Here’s what works in practice:
- Treat AI-generated code like untrusted input until reviewed
- Make “secure alternative” prompts the default in engineering workflows
- Train reviewers to look specifically for trust boundaries, parsing, and deserialization
- Use automated checks (SAST, dependency scanning, and targeted lint rules) as a backstop
The most valuable engineers won’t be the ones who type fastest. They’ll be the ones who can use AI for scale and reliably catch the risky parts the model glosses over.
What to do next (if you want fewer 2 a.m. patch drills)
Serialization RCEs aren’t going away on their own. The bug survives because it hides inside convenience.
If you own security for a Next.js/React-heavy environment, take three steps this week:
- Inventory where App Router, Server Actions, and RSC-related packages exist (prod and non-prod).

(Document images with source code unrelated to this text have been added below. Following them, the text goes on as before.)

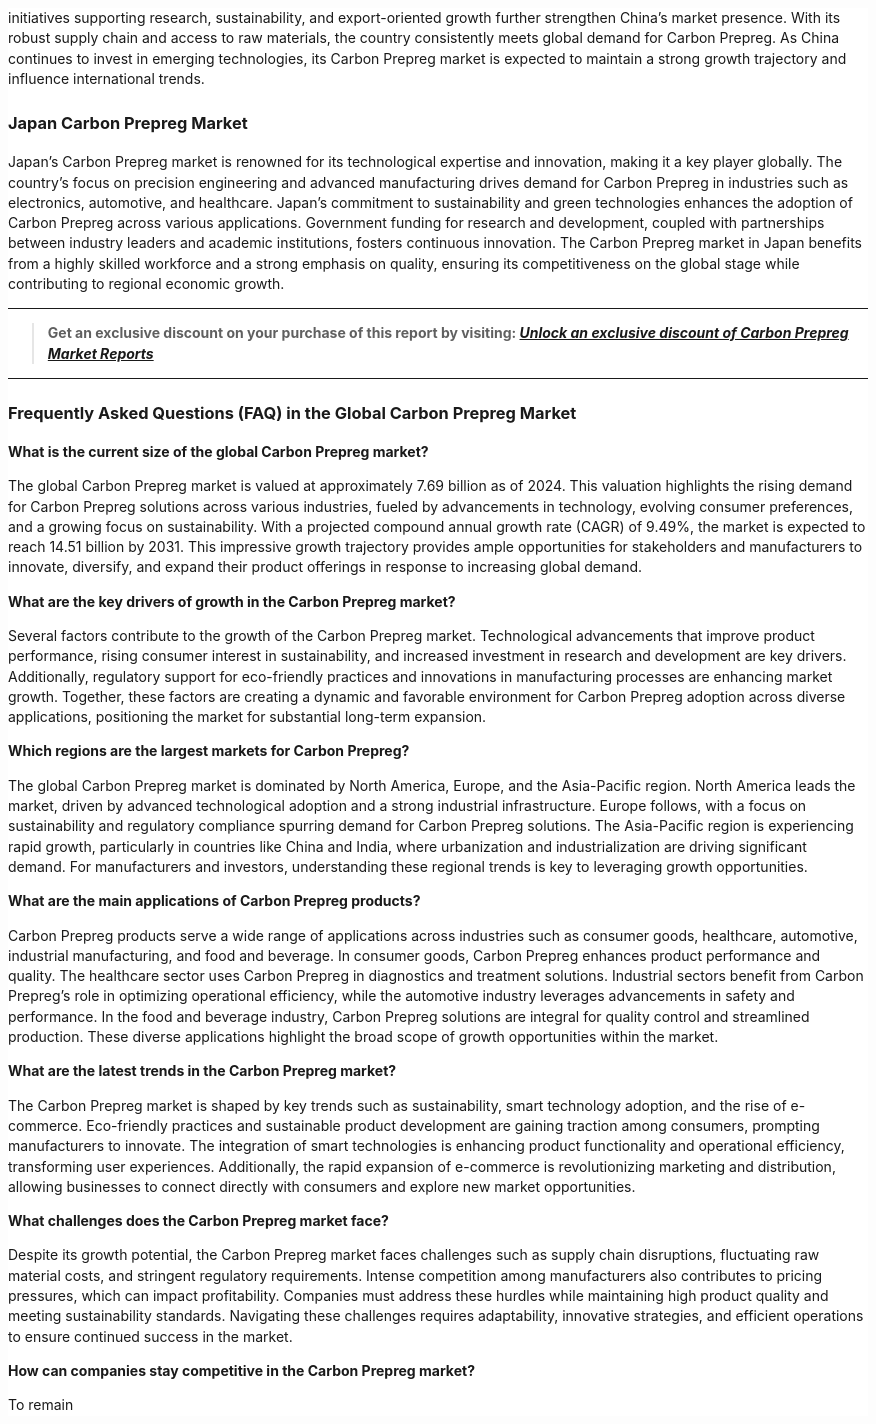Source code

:initiatives supporting research, sustainability, and export-oriented growth further strengthen China&rsquo;s market presence. With its robust supply chain and access to raw materials, the country consistently meets global demand for Carbon Prepreg. As China continues to invest in emerging technologies, its Carbon Prepreg market is expected to maintain a strong growth trajectory and influence international trends.</p><h3>Japan Carbon Prepreg Market</h3><p>Japan&rsquo;s Carbon Prepreg market is renowned for its technological expertise and innovation, making it a key player globally. The country&rsquo;s focus on precision engineering and advanced manufacturing drives demand for Carbon Prepreg in industries such as electronics, automotive, and healthcare. Japan&rsquo;s commitment to sustainability and green technologies enhances the adoption of Carbon Prepreg across various applications. Government funding for research and development, coupled with partnerships between industry leaders and academic institutions, fosters continuous innovation. The Carbon Prepreg market in Japan benefits from a highly skilled workforce and a strong emphasis on quality, ensuring its competitiveness on the global stage while contributing to regional economic growth.</p><hr /><blockquote><p><strong>Get an exclusive discount on your purchase of this report by visiting: <em><a href="://marketresearchpulse.com/ask-for-discount/115831?utm_source=Github&amp;utm_medium=023">Unlock an exclusive discount of Carbon Prepreg Market Reports</a></em>&nbsp;</strong></p></blockquote><hr /><h3>Frequently Asked Questions (FAQ) in the Global Carbon Prepreg Market</h3><p><strong>What is the current size of the global Carbon Prepreg market?</strong></p><p>The global Carbon Prepreg market is valued at approximately 7.69 billion as of 2024. This valuation highlights the rising demand for Carbon Prepreg solutions across various industries, fueled by advancements in technology, evolving consumer preferences, and a growing focus on sustainability. With a projected compound annual growth rate (CAGR) of 9.49%, the market is expected to reach 14.51 billion by 2031. This impressive growth trajectory provides ample opportunities for stakeholders and manufacturers to innovate, diversify, and expand their product offerings in response to increasing global demand.</p><p><strong>What are the key drivers of growth in the Carbon Prepreg market?</strong></p><p>Several factors contribute to the growth of the Carbon Prepreg market. Technological advancements that improve product performance, rising consumer interest in sustainability, and increased investment in research and development are key drivers. Additionally, regulatory support for eco-friendly practices and innovations in manufacturing processes are enhancing market growth. Together, these factors are creating a dynamic and favorable environment for Carbon Prepreg adoption across diverse applications, positioning the market for substantial long-term expansion.</p><p><strong>Which regions are the largest markets for Carbon Prepreg?</strong></p><p>The global Carbon Prepreg market is dominated by North America, Europe, and the Asia-Pacific region. North America leads the market, driven by advanced technological adoption and a strong industrial infrastructure. Europe follows, with a focus on sustainability and regulatory compliance spurring demand for Carbon Prepreg solutions. The Asia-Pacific region is experiencing rapid growth, particularly in countries like China and India, where urbanization and industrialization are driving significant demand. For manufacturers and investors, understanding these regional trends is key to leveraging growth opportunities.</p><p><strong>What are the main applications of Carbon Prepreg products?</strong></p><p>Carbon Prepreg products serve a wide range of applications across industries such as consumer goods, healthcare, automotive, industrial manufacturing, and food and beverage. In consumer goods, Carbon Prepreg enhances product performance and quality. The healthcare sector uses Carbon Prepreg in diagnostics and treatment solutions. Industrial sectors benefit from Carbon Prepreg&rsquo;s role in optimizing operational efficiency, while the automotive industry leverages advancements in safety and performance. In the food and beverage industry, Carbon Prepreg solutions are integral for quality control and streamlined production. These diverse applications highlight the broad scope of growth opportunities within the market.</p><p><strong>What are the latest trends in the Carbon Prepreg market?</strong></p><p>The Carbon Prepreg market is shaped by key trends such as sustainability, smart technology adoption, and the rise of e-commerce. Eco-friendly practices and sustainable product development are gaining traction among consumers, prompting manufacturers to innovate. The integration of smart technologies is enhancing product functionality and operational efficiency, transforming user experiences. Additionally, the rapid expansion of e-commerce is revolutionizing marketing and distribution, allowing businesses to connect directly with consumers and explore new market opportunities.</p><p><strong>What challenges does the Carbon Prepreg market face?</strong></p><p>Despite its growth potential, the Carbon Prepreg market faces challenges such as supply chain disruptions, fluctuating raw material costs, and stringent regulatory requirements. Intense competition among manufacturers also contributes to pricing pressures, which can impact profitability. Companies must address these hurdles while maintaining high product quality and meeting sustainability standards. Navigating these challenges requires adaptability, innovative strategies, and efficient operations to ensure continued success in the market.</p><p><strong>How can companies stay competitive in the Carbon Prepreg market?</strong></p><p>To remain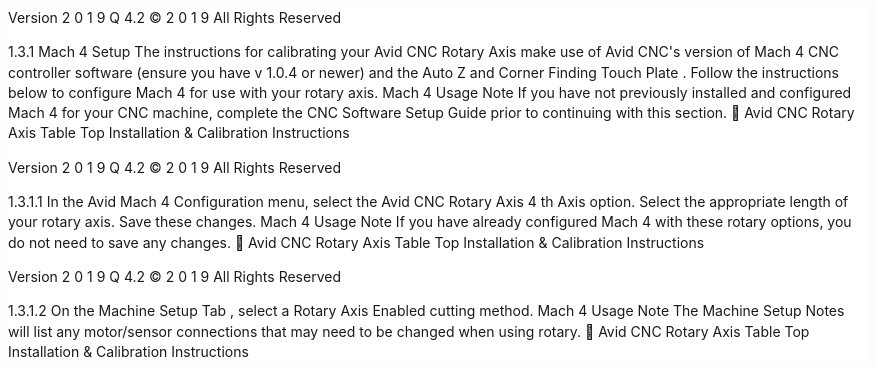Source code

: Version 2 0 1 9 Q 4.2
© 2 0 1 9
All Rights Reserved




1.3.1 Mach 4 Setup
The instructions for calibrating your Avid CNC Rotary Axis make use of
Avid CNC's version of Mach 4 CNC controller software
(ensure you have v 1.0.4 or newer) and the
Auto Z and Corner Finding Touch Plate
. Follow the instructions below to configure
Mach 4 for use with your rotary axis.
Mach 4 Usage Note
If you have not previously installed and configured Mach 4 for your CNC machine, complete the
CNC Software Setup Guide
prior to continuing with this section.

Avid CNC Rotary Axis
Table Top Installation &
Calibration Instructions

Version 2 0 1 9 Q 4.2
© 2 0 1 9
All Rights Reserved




1.3.1.1
In the
Avid Mach 4 Configuration
menu, select the
Avid CNC Rotary Axis
4 th Axis option.
Select the appropriate length of your rotary axis.
Save these changes.
Mach 4 Usage Note
If you have already configured Mach 4 with these rotary options, you do not need to save any changes.

Avid CNC Rotary Axis
Table Top Installation &
Calibration Instructions

Version 2 0 1 9 Q 4.2
© 2 0 1 9
All Rights Reserved




1.3.1.2
On the
Machine Setup Tab
, select a
Rotary Axis Enabled
cutting method.
Mach 4 Usage Note
The Machine Setup Notes will list any motor/sensor connections that may need to be changed when using rotary.

Avid CNC Rotary Axis
Table Top Installation &
Calibration Instructions
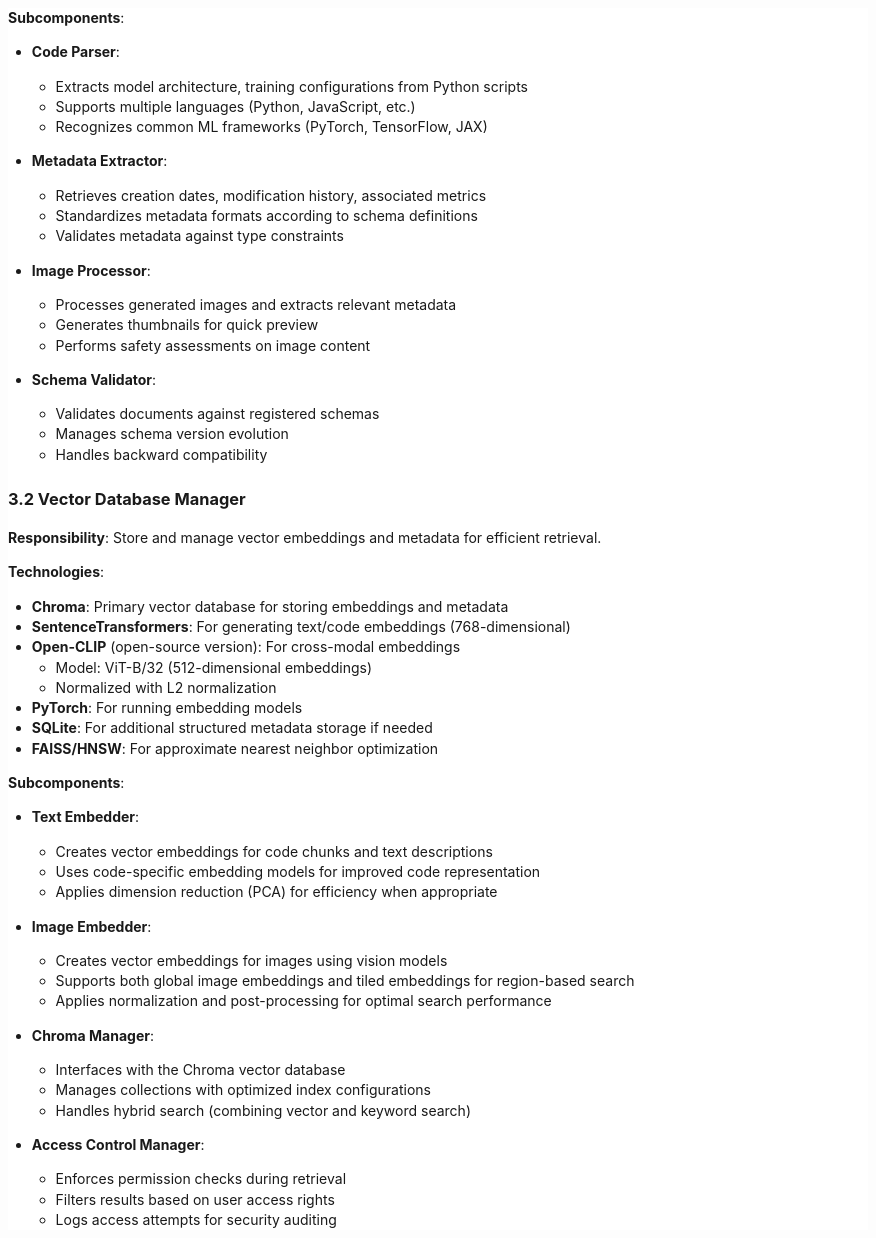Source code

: **Subcomponents**:
- **Code Parser**: 
  - Extracts model architecture, training configurations from Python scripts
  - Supports multiple languages (Python, JavaScript, etc.)
  - Recognizes common ML frameworks (PyTorch, TensorFlow, JAX)
  
- **Metadata Extractor**: 
  - Retrieves creation dates, modification history, associated metrics
  - Standardizes metadata formats according to schema definitions
  - Validates metadata against type constraints
  
- **Image Processor**: 
  - Processes generated images and extracts relevant metadata
  - Generates thumbnails for quick preview
  - Performs safety assessments on image content
  
- **Schema Validator**:
  - Validates documents against registered schemas
  - Manages schema version evolution
  - Handles backward compatibility

### 3.2 Vector Database Manager

**Responsibility**: Store and manage vector embeddings and metadata for efficient retrieval.

**Technologies**:
- **Chroma**: Primary vector database for storing embeddings and metadata
- **SentenceTransformers**: For generating text/code embeddings (768-dimensional)
- **Open-CLIP** (open-source version): For cross-modal embeddings
  - Model: ViT-B/32 (512-dimensional embeddings)
  - Normalized with L2 normalization
- **PyTorch**: For running embedding models
- **SQLite**: For additional structured metadata storage if needed
- **FAISS/HNSW**: For approximate nearest neighbor optimization

**Subcomponents**:
- **Text Embedder**: 
  - Creates vector embeddings for code chunks and text descriptions
  - Uses code-specific embedding models for improved code representation
  - Applies dimension reduction (PCA) for efficiency when appropriate
  
- **Image Embedder**: 
  - Creates vector embeddings for images using vision models
  - Supports both global image embeddings and tiled embeddings for region-based search
  - Applies normalization and post-processing for optimal search performance
  
- **Chroma Manager**: 
  - Interfaces with the Chroma vector database
  - Manages collections with optimized index configurations
  - Handles hybrid search (combining vector and keyword search)
  
- **Access Control Manager**:
  - Enforces permission checks during retrieval
  - Filters results based on user access rights
  - Logs access attempts for security auditing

- Instrument and alert on Server Action traffic patterns, especially
Next-Actionheader usage and abnormal POST shapes. - Add AI-assisted guardrails: schema validation templates, CI checks for deserialization anti-patterns, and PR review prompts that force trust-boundary analysis.
AI in cybersecurity is at its best when it shortens the gap between “we shipped it” and “we realized it was dangerous.” The question worth asking your team now is simple: what security decisions are still trapped in human memory instead of encoded into your tooling?